WRITTEN REQUEST: Extend the passage on East Asia's recovery after the IMF rescue missions, picking up right after its last sentence.

DOCUMENT EXTRACT:
— START —
International Monetary Fund (IMF) rescue missions to countries such as Indonesia and Thailand recommended tough reforms, including better governance of banks and state enterprises, more open capital markets, freely floating exchange rates and removal of state industry protection and support schemes. But East Asian governments did not much appreciate the lectures they received from international financial institutions and the United States, and they responded in their own fashion, strengthening capital controls, continuing with fixed under-valued exchange rates to stimulate their exports and building up private and official savings as insulation from the next world shock. Initially this combination of protective policies seemed to work. When their solution also resulted in cheap goods and cheap money for the markets of the West, the latter were more inclined to approve. However, some of these policies were to brew later problems in turn.
China led the recovery with strong exporting. The world was now seeing the biggest growth in incomes ever – a typical Chinese worker born in the early 1970s while Mao Tse-tung was still alive was to see his or her income grow by up to five or six times. Unsure about the future, the Chinese population saved strongly. The Chinese Government kept interest rates low and encouraged state banks to lend freely to government and private business ventures. Some of these investments proved to be bad decisions but others were spectacularly successful.
— END —
DATASET EXCERPT:
— START —
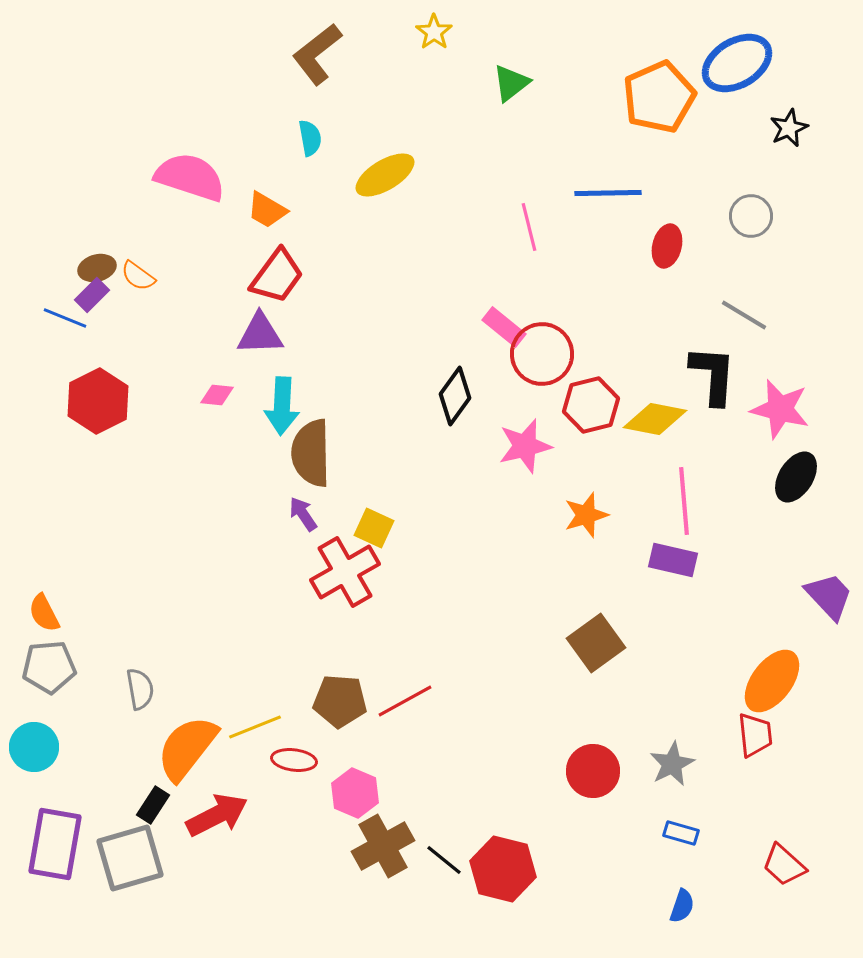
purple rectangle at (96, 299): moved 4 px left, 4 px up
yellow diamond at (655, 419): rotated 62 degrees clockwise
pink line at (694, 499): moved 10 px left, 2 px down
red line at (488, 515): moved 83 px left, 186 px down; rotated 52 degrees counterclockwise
— END —
THE ANSWER:
We were seeing the birth of a second industrial revolution and, like the first, it would have far-reaching global implications. Thousands of factories were built, initially along the Chinese coastal plains and then further inland, up river valleys and in cities. Factory owners gained access to cheap capital for set-up costs, then employed cut-price labour from the huge surplus of rural farm workers who were prepared to move, work, save and remit at levels never before seen anywhere in the world. These factories imported components and materials, largely from other higher income East Asian producers, and transformed them into a wide range of industrial and consumer products, based on Western designs, for Western markets. In a short space of time this manufacturing grew in sophistication and scale of production; and the product range widened and improved in quality. Now Chinese plants could compete with other electronics manufacturers in the East and some of the primary processors of Australasia. Manufacturers in the United States found it difficult to compete, as did those in Europe who were similarly assailed by cheap manufacturing imports from the newly opened Eastern European markets.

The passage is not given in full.